Tanzania may or may not be the cradle of mankind, but certainly some of the earliest evidence of human/hominid presence can be found in and around the Tanzanian savannah. The footprints of our ancestors1 can be seen in the museum at Olduvai - the signs of passage of a small group of hominids, preserved in the mud and estimated at 3.7 million years old were found at Laetoli. Other remains found in the region by the Leakeys and their helpers include one of the most famous hominid skulls, Zinth. A few million years passed, and the area was inhabited mainly by hunter- gatherers, a lifestyle still followed by a small population of Sandawe living hear Lake Eyasi.
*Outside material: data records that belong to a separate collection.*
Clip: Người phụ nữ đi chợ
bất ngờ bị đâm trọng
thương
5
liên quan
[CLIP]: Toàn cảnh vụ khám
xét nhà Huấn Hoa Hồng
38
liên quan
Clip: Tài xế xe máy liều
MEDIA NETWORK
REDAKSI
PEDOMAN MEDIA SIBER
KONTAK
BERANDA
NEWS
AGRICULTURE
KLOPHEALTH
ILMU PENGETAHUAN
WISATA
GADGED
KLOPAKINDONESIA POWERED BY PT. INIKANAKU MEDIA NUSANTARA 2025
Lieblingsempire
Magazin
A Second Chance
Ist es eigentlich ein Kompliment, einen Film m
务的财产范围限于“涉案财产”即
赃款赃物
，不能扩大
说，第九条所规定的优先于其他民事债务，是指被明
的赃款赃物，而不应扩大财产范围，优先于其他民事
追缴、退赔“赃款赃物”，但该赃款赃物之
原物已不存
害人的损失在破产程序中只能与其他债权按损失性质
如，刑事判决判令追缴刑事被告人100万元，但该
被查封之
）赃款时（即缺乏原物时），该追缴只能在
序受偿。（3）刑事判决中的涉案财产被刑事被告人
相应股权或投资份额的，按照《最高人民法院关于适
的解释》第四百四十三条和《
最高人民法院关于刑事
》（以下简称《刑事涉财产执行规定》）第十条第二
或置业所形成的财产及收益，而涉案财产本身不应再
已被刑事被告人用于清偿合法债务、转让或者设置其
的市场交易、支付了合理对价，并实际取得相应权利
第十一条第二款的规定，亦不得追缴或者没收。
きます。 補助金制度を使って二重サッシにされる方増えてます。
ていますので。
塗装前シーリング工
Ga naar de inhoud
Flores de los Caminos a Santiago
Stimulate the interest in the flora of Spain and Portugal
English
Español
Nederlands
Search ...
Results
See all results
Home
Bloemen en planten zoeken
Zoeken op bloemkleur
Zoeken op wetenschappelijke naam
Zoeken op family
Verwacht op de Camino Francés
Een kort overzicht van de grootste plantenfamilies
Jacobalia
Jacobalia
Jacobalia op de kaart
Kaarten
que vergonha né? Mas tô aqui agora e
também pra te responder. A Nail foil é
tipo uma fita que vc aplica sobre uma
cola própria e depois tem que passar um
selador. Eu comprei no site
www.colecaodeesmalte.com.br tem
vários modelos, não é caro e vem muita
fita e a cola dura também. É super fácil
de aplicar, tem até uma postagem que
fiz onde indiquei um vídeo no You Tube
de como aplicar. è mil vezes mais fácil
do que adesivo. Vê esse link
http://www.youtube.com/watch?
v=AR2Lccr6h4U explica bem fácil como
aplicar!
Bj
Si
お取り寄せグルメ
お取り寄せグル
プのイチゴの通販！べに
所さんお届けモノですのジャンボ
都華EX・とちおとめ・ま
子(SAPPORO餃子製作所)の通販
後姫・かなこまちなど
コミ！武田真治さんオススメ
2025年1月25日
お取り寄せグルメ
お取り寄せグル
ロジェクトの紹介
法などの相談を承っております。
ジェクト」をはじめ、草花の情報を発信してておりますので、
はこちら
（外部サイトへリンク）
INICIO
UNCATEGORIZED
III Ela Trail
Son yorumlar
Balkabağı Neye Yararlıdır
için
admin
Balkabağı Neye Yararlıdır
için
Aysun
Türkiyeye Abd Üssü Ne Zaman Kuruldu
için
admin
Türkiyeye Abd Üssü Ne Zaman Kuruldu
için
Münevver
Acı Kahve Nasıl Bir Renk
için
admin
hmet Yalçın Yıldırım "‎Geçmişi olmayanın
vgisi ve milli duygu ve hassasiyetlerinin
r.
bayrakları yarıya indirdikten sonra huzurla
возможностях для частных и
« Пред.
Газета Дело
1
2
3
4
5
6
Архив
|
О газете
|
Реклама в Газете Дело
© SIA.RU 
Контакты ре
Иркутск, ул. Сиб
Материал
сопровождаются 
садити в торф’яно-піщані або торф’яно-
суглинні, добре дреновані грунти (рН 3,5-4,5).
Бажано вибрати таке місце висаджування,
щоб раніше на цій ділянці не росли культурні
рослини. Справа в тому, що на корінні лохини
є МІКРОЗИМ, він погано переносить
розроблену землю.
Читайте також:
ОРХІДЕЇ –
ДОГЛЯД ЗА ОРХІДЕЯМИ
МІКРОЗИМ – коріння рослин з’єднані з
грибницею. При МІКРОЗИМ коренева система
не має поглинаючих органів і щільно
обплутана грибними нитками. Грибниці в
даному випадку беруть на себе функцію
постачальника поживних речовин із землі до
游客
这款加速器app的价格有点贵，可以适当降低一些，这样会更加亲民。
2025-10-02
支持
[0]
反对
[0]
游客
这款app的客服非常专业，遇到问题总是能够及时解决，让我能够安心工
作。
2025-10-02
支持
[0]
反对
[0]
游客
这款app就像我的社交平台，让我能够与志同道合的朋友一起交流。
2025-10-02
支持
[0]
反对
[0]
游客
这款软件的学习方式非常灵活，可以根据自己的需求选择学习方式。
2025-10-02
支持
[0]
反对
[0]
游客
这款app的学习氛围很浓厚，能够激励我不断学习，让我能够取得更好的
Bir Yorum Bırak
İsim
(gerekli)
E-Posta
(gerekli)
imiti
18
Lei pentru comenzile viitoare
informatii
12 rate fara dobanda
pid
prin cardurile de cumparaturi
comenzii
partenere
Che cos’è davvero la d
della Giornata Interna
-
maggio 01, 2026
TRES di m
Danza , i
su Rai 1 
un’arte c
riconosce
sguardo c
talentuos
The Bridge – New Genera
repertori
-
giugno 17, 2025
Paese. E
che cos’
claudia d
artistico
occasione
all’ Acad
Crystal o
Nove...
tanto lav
At around 1000BC, Bantu farming peoples began to move into the area from the west, followed later by Nilotic pastoralists from the north. On the coast, there were very early Arab influences, bringing Islam into the area from around 800AD.

The control of the coast had passed to the Portuguese by the early sixteenth century and then back again to Omani Arabs, based in Zanzibar, during the nineteenth century. The influence of traders and particularly slave traders moved inland as this commerce began to grow in economic importance. Millions of slaves transited through Bagamoyo on the Tanzanian coast, onto Zanzibar and then death or forced labour on plantations. In the opposite direction came many of the explorers and missionaries of central Africa - Livingstone, Stanley and the rest. Tanzania did not escape the wave of colonisation in the nineteenth century, becoming part of German East Africa2 and then integrating the British empire as Tanganyika after the first world war. Independence came to mainland Tanzania in 1961 and then to Zanzibar in 1964 after a bloody revolution leading to the overthrow of the Omani Arabs.

The first president of Tanzania at independence was Julius Nyerere, still widely revered in Tanzania, and known as the teacher3. Nyerere put the country on a course towards 'African socialism'. This was based on self-reliance, and the village unit or 'ujamaa'4. Unfortunately the creation of these units involved considerable displacement of the population, which was not popular. Equally unfortunate was that African socialism didn't really work in economic terms any better than the Russian version. What is undeniable, however, was that this period, and Nyerere in general, did a great deal to cement Tanzania as a nation, and avoid the kind of inter-tribal or religious feuding that has bedevilled other areas of Africa. Tanzanians are very proud of this unity and stability.